Lava has destroyed at least 44 homes and other structures in the Leilani Estates and Laipuna Gardens area of the Puna district.
A "lava bomb", a plate-sized chunk of lava that flew horizontally out of a fissure, seriously injured one man on Saturday.
Two thousand people have been ordered from their homes due to lava flows and toxic sulfur dioxide gas, levels of which have tripled in the last two days, according to the County of Hawaii Civil Defense. Hawaii National Guard has warned of more mandatory evacuations if further highways are blocked.
Flows of molten rock are traveling at around 400 yards per hour, twice as fast as earlier streams, Pearcheta said. Lava is expected to begin sending fountains of lava up to 600 feet into the air, three times as high as before, she added.
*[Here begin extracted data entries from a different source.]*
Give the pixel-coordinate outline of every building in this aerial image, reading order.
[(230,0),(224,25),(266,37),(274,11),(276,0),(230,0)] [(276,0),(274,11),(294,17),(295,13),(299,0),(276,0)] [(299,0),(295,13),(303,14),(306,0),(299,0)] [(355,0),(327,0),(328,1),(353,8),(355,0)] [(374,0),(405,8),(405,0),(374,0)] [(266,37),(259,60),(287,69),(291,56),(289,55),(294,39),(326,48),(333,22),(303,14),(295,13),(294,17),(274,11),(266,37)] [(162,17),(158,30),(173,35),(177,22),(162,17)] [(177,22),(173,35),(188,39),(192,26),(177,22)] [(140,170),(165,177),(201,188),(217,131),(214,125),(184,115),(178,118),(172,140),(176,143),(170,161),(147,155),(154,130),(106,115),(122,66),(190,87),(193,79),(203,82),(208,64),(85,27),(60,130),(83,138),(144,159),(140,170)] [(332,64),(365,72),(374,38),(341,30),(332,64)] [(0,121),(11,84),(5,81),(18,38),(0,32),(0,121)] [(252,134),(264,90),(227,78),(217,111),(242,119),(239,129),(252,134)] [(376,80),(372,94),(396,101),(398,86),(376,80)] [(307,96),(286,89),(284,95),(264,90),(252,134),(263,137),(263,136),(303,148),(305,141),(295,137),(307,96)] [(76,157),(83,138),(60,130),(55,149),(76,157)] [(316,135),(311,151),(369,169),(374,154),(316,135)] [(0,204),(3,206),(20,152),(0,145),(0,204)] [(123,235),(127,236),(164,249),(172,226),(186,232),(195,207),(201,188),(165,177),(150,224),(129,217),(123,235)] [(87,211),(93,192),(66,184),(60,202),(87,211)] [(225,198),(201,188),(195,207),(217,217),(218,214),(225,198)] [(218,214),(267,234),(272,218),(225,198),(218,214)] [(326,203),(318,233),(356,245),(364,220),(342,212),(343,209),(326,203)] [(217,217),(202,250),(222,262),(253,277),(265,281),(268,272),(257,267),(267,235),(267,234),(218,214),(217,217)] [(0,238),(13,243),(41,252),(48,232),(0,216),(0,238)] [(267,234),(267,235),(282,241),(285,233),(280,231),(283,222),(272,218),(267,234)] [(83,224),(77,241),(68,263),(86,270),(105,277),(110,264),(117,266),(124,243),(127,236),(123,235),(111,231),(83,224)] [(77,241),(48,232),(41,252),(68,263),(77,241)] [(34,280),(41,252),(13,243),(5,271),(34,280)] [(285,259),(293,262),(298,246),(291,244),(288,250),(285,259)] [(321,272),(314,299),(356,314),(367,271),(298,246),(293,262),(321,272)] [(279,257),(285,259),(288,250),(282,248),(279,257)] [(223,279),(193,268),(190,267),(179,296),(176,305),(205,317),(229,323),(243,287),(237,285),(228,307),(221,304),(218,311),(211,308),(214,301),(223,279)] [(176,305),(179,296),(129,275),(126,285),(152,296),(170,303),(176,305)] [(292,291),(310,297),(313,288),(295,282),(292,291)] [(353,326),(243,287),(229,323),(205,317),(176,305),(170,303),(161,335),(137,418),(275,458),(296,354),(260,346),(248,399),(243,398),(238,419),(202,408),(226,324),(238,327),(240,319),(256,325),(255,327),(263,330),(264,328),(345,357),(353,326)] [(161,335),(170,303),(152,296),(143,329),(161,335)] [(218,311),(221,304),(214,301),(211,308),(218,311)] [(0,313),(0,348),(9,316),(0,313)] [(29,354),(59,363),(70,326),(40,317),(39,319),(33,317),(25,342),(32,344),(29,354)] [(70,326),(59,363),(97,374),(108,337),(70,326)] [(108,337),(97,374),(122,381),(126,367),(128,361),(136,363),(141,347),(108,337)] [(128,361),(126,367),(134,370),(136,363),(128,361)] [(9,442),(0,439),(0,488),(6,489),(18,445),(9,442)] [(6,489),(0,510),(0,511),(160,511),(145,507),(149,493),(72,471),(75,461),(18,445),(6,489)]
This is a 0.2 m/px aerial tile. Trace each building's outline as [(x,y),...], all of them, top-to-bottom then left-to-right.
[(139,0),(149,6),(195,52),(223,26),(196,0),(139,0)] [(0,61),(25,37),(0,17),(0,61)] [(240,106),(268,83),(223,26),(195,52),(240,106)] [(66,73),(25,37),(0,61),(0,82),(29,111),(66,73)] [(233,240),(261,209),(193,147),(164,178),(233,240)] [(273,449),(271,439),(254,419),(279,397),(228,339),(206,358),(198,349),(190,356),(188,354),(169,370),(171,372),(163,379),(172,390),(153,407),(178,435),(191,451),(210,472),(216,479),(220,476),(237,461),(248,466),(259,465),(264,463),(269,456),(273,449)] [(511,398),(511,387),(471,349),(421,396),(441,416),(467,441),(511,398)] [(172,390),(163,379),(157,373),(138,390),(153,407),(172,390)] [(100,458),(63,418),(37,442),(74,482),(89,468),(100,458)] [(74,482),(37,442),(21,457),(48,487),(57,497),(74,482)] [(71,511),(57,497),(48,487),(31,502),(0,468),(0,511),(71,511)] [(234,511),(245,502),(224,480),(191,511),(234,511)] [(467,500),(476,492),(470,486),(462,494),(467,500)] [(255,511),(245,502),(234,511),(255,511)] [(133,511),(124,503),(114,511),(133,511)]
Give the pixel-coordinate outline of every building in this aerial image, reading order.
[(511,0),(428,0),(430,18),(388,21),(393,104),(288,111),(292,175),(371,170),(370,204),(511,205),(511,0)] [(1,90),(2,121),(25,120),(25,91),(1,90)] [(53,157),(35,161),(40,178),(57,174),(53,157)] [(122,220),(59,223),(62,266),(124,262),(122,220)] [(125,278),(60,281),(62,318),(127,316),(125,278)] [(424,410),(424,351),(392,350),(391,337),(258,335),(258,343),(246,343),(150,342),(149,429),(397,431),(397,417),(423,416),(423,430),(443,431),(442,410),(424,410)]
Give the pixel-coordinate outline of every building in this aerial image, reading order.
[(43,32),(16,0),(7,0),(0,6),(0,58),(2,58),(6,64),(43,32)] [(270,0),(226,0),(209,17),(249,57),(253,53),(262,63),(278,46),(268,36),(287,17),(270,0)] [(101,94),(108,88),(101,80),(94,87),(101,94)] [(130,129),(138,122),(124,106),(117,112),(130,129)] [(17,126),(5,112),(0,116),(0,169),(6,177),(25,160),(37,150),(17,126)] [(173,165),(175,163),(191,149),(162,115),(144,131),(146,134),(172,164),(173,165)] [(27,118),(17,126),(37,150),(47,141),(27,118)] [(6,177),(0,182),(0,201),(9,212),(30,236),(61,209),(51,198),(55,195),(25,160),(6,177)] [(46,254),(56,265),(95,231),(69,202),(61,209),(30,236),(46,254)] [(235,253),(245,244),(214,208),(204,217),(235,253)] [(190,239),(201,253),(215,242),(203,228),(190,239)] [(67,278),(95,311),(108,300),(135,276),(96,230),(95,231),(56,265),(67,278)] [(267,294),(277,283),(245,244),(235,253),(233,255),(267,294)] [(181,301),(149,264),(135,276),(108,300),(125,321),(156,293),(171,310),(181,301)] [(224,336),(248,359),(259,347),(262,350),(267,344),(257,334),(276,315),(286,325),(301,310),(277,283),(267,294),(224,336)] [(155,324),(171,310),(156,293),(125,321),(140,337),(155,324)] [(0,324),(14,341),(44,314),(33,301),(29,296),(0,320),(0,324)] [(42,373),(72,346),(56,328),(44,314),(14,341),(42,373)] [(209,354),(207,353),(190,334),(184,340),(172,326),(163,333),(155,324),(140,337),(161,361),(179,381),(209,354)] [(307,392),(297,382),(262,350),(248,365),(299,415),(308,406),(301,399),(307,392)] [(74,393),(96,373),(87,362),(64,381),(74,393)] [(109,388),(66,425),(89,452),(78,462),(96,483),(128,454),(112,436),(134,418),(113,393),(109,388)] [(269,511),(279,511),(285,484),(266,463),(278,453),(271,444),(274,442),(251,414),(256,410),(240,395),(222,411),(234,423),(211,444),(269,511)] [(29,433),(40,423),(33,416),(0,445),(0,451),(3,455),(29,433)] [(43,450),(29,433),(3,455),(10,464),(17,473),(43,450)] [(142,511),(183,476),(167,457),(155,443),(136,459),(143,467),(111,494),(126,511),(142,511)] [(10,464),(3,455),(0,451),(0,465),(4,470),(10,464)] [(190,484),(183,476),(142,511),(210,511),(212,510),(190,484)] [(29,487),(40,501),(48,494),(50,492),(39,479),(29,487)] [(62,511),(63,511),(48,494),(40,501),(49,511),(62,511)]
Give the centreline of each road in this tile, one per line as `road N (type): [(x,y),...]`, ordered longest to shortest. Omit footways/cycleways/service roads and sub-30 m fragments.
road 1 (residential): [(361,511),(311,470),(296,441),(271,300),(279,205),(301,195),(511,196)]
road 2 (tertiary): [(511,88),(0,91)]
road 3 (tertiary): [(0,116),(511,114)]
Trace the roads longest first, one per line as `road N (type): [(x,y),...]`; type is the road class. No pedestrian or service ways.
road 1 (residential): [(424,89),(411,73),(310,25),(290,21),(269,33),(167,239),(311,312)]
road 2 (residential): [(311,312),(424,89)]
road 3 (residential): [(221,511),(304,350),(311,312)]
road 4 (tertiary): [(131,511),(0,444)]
The new laze threat, which killed two people when a lava flow reached the coast in 2000, is a mix of hydrochloric acid fumes, steam and fine volcanic glass specks created when erupting lava, which can reach 2,000 degrees Fahrenheit, reacts with sea water.
The cloud could extend as far as 15 miles, mostly along the coast and offshore, geologists said on Sunday. Even a wisp can cause eye and respiratory irritation, and it causes acid rain that has corrosive properties equivalent to diluted battery acid, the U.S. Geological Survey said.
An air quality index for Kona, about 40 miles northwest of the eruption site, was at "orange," meaning older individuals and those with lung problems could be affected.